It helps, the top-ranked Belgian admits, leaving a six-week pre-season training block in a freezing winter back home for the first summer hit-outs of the year.
“It’s a different atmosphere and I just love to be here,” Mertens said.
Her results clearly suggest as much.
Little more than 12 months after claiming her first career title in Hobart as a qualifier, she has gone back-to-back in the Tasmanian capital and won through to her first Grand Slam semifinal in her Australian Open debut.
Her upset of No.4 seed Elena Svitolina makes her the first Belgian woman to reach the last four in Melbourne since her idol and mentor Kim Clijsters six years ago.
Great fighter, mover, all rounder. Agressive when she can, defensive when she has to. Right decisions on the right balls. And above all that, with her feet on the ground. That's @elise_mertens
— Kirsten Flipkens (@FlipperKF) January 23, 2018
Ranked 127th in the world at the start of last season, Mertens had pinned her hopes on winning through qualifying in Hobart, then potentially a round or two given a favourable draw, before making the short journey across Bass Strait to attempt to qualify for her second Grand Slam main draw.
Upon reaching the quarterfinals, though, Mertens was forced to reassess her early goals for 2017.
Told she would no longer make it to Melbourne in time to contest qualifying, she made up for it in the best way possible – by keeping on winning.
She ended up leaving Hobart with her first tour title, which catapulted her into the top 100 and kick-started a season that saw her finish in the top 40 and nominated as the WTA Newcomer of the Year.
Now Mertens is riding a 10-match winning streak and on the cusp of an unlikely first Grand Slam final.
The Belgian is not the only player whose breakout Australian Open in 2018 caps a big 12 months.
For Kyle Edmund, a distant British No.2 to Andy Murray, there was a new burden coming into the season’s opening major.

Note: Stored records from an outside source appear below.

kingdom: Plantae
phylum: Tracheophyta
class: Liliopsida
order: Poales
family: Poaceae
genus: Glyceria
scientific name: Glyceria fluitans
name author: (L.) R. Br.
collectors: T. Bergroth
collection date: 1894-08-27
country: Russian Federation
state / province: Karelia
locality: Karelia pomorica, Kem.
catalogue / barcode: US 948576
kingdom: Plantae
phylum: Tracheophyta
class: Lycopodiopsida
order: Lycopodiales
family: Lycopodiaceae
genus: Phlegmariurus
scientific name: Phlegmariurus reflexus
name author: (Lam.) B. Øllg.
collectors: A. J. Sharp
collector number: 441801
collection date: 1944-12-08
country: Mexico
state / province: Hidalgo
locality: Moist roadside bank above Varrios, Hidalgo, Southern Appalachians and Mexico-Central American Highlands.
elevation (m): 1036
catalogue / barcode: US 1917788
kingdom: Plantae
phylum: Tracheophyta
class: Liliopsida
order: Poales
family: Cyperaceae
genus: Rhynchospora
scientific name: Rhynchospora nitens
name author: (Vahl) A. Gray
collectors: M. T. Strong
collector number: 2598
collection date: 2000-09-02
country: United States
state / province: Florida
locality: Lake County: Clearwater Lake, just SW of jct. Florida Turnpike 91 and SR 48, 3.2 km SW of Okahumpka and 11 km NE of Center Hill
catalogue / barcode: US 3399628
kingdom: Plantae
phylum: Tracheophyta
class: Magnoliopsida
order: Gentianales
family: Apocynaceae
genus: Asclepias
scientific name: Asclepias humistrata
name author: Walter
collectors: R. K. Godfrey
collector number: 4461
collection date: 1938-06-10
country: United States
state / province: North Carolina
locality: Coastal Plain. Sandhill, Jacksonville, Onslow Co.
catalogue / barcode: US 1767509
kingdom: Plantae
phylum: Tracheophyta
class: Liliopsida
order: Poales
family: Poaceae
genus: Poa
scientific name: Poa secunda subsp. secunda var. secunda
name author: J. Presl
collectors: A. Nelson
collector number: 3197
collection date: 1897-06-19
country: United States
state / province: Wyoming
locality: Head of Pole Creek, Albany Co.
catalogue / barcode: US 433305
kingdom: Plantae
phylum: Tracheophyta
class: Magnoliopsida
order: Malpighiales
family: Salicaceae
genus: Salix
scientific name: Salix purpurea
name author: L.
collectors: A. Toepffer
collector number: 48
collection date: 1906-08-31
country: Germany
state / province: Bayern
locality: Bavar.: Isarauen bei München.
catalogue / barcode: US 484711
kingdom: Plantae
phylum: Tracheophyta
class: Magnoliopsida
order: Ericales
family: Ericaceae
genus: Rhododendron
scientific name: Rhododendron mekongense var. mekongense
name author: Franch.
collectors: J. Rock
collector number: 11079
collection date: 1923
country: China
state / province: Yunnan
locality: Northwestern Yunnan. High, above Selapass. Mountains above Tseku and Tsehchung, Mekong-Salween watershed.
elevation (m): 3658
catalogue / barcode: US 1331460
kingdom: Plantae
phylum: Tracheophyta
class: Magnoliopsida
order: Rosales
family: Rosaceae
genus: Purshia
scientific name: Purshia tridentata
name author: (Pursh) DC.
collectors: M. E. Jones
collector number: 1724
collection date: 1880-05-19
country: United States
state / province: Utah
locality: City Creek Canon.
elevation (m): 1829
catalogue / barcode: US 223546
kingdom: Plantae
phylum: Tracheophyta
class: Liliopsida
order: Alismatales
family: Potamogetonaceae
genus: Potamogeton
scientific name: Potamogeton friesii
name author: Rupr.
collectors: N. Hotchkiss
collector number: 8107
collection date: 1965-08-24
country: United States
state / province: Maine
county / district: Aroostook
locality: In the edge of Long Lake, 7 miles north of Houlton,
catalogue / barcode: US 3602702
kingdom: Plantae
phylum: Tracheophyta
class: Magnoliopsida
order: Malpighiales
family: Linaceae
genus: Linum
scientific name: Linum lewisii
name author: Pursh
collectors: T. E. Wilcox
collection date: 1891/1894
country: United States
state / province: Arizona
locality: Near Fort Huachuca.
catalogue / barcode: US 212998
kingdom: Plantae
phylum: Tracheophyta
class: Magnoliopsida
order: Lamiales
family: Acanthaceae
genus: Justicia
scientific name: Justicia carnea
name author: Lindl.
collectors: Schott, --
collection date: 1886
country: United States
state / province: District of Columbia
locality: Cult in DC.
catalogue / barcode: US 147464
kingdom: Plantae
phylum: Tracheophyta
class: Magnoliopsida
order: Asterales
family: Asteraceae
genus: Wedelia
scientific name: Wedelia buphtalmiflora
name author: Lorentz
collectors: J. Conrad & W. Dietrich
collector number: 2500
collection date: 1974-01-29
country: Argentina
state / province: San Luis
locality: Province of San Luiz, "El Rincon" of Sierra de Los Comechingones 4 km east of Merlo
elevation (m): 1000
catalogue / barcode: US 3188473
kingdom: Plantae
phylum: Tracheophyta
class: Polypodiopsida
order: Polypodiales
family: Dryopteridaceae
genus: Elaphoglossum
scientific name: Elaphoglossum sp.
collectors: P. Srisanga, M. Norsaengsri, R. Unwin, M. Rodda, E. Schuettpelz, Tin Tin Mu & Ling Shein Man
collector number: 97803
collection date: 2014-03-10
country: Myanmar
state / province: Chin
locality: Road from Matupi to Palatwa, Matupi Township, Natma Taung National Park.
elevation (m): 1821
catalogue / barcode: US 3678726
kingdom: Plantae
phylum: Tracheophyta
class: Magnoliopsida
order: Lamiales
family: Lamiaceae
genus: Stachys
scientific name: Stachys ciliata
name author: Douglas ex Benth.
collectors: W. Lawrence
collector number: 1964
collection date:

Having reached semifinals at Atlanta, Winston-Salem and Vienna last season he finished the year five spots lower than 2016 at No.50.
With five-time runner-up Murray ruled out due to a hip injury, the 23-year-old carried the weight as the lone British man in the draw.
And he’s handled it to aplomb. His win over No.3 seed Grigor Dimitrov – his first over a top 10 opponent – puts him through to his maiden Grand Slam semifinal.
The result will be enough to see him crack the top 30 and should he go one further to reach the final he would displace Murray as the British No.1
— Andy Murray (@andy_murray) January 23, 2018
For Hyeon Chung, the ripple effect of beating his childhood idol – six-time champion Novak Djokovic, on Monday night – could prove profound back in his native South Korea.
In a nation where tennis is usually buried in the shadows of baseball, basketball, soccer and winter sports, Chung’s run to his first career Grand Slam quarterfinal is big news.
Riding the confidence of having claimed the inaugural Next Gen ATP Finals – for the best eight players aged 21 and under at the end of 2017 – Chung is also on a roll at Melbourne Park.
He has taken down four players ranked higher than him, including No.4 seed Alexander Zverev before Djokovic, and will start favourite to reach his first Grand Slam semifinal when he meets unheralded American Tennys Sandgren next.
— Novak Djokovic (@DjokerNole) January 22, 2018
Ranked outside the top 100 a year ago, Chung more than halved his ranking to a career-best No.44 by September before arriving in Melbourne at No.58.
It is not the first time he has hovered around the top 50, however, having risen to No.51 two years ago before injuries derailed his progression.
Sandgren, is on the verge of his own monumental breakthrough.
Only the second debutante to reach the Australian Open quarterfinals in 20 years, the 26-year-old started the tournament ranked No.96 before taking down the likes of former champion Stan Wawrinka and No.5 seed Dominic Thiem.
Prior to Melbourne, he hadn’t won a match in two Grand Slam main draw appearances.
The man whose mother fell onto the pool table back home and cracked a rib celebrating his win over Thiem, is more accustomed to grinding it out in Challengers and Futures events in the past three to four years.
His career prize money before Australian Open 2018 was $612,634. He’s guaranteed to leave Melbourne with $440,000 should he fall to Chung in the quarterfinals.
A breakout 12 months could all end up boiling down to one breakthrough Australian Open should any of their dream runs continue.